**Dataset**
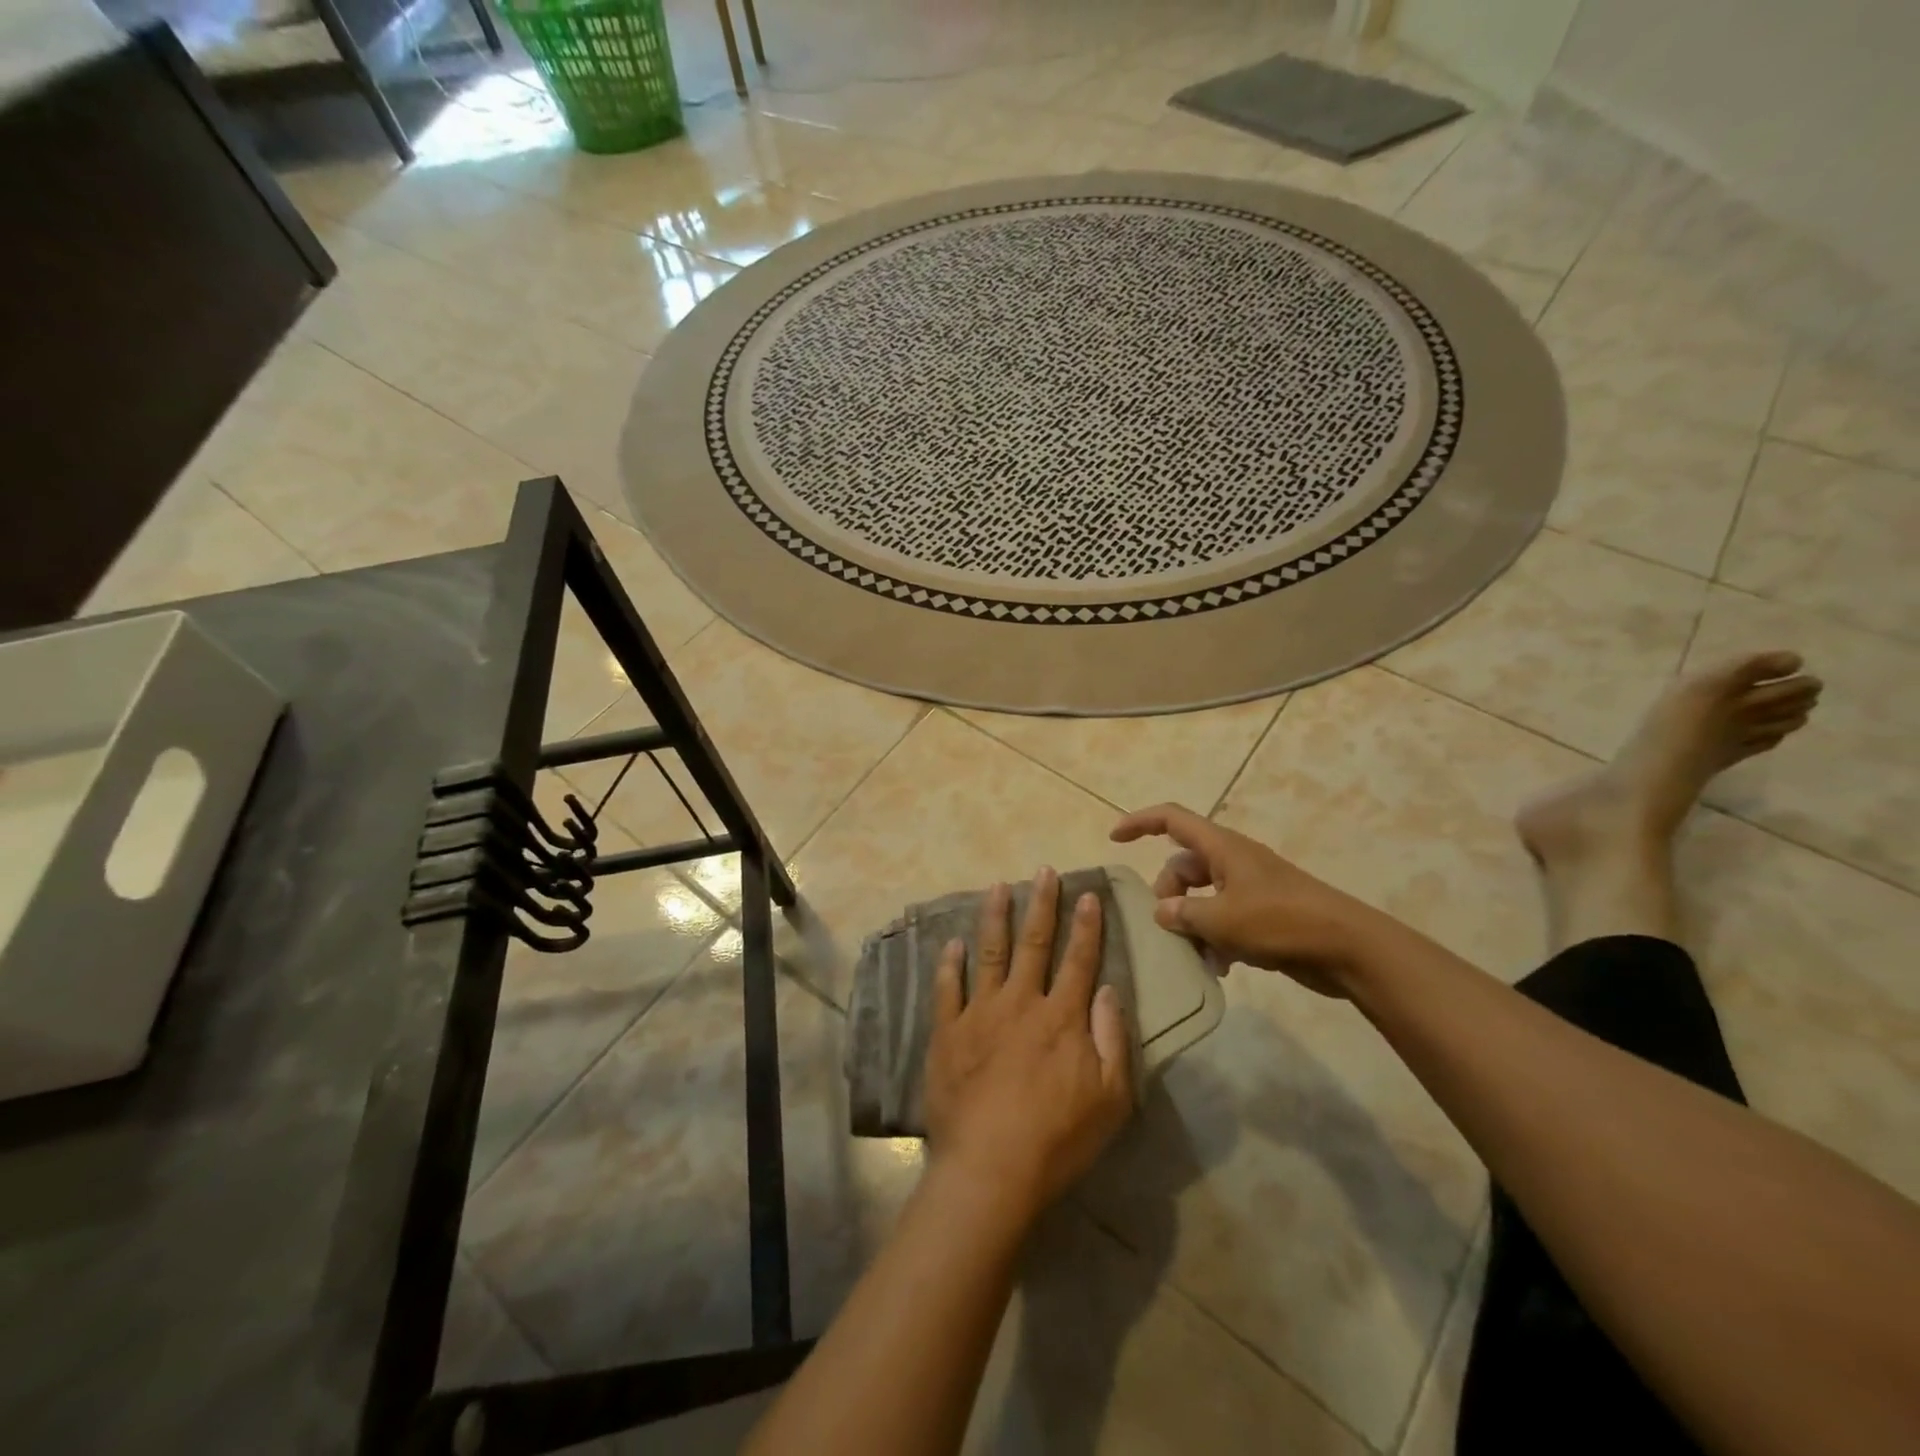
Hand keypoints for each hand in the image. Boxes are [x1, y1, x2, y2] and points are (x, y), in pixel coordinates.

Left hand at [923, 869, 1134, 1226]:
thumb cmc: (1058, 1138)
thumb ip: (1113, 1038)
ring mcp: (980, 1014)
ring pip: (989, 952)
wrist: (990, 1168)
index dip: (1086, 925)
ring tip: (998, 886)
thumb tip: (1108, 989)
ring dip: (995, 916)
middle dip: (1042, 904)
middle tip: (1044, 871)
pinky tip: (952, 942)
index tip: (1087, 894)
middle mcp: (1021, 1003)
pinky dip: (950, 963)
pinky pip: (947, 988)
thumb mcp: (1111, 1098)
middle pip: (1034, 943)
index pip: (1079, 959)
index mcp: (1062, 1017)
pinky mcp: (948, 1032)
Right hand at [1110, 803, 1386, 997]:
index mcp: (1222, 848)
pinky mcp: (1263, 915)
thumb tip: (1162, 911)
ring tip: (1195, 954)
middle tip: (1169, 926)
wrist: (1347, 948)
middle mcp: (1232, 861)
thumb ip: (1183, 913)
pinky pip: (1223, 919)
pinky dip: (1214, 938)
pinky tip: (1218, 967)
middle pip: (1182, 866)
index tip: (1114, 838)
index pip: (1172, 819)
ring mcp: (1249, 888)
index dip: (1140, 822)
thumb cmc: (1280, 922)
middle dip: (1168, 894)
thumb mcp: (1222, 919)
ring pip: (1201, 897)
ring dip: (1191, 923)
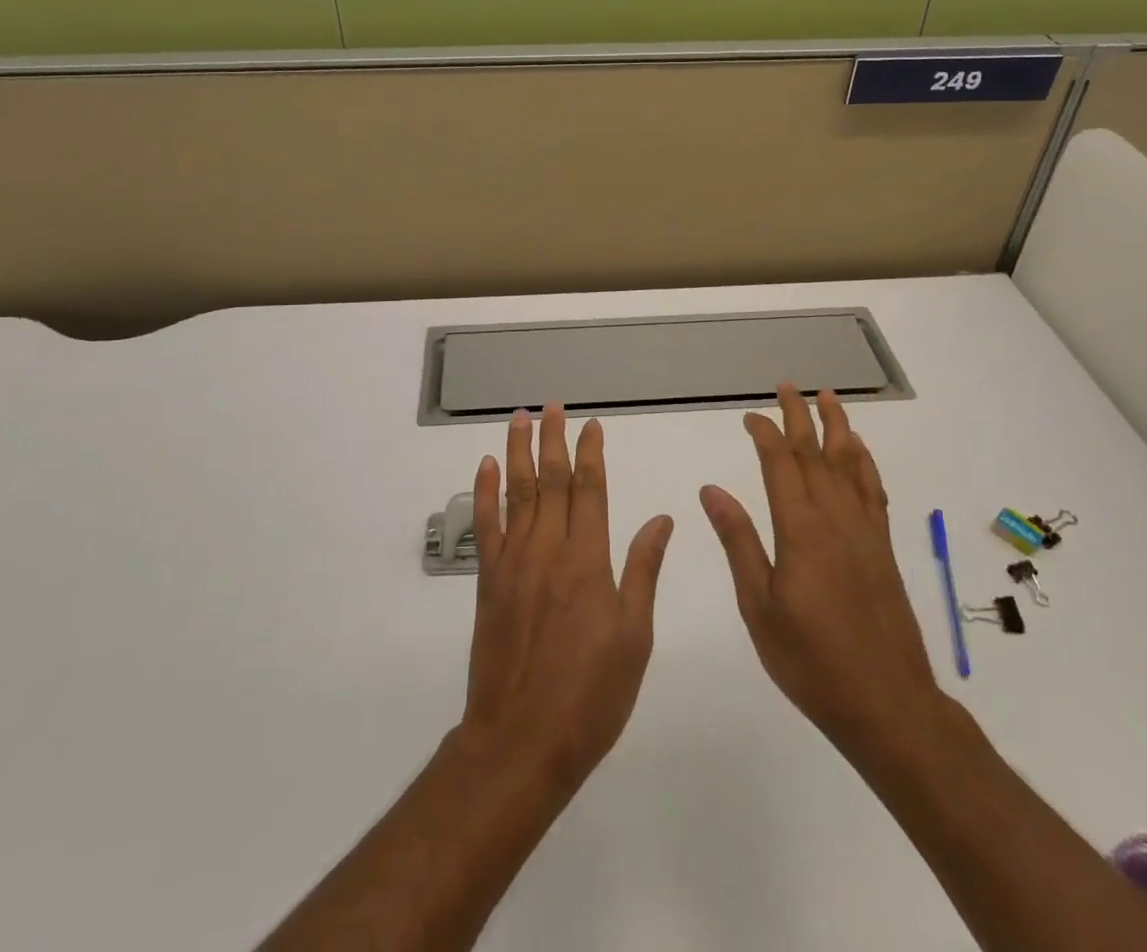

**What the exercise asks**
Could you copy out every line in the listing where the word "index" appears?

**Result**
index dip: (1086, 925)
index tip: (1087, 894)
index pip: (1079, 959)
index mcp: (1062, 1017)
index mcp: (1222, 848)
index tip: (1114, 838)
index pip: (1172, 819)
index dip: (1140, 822)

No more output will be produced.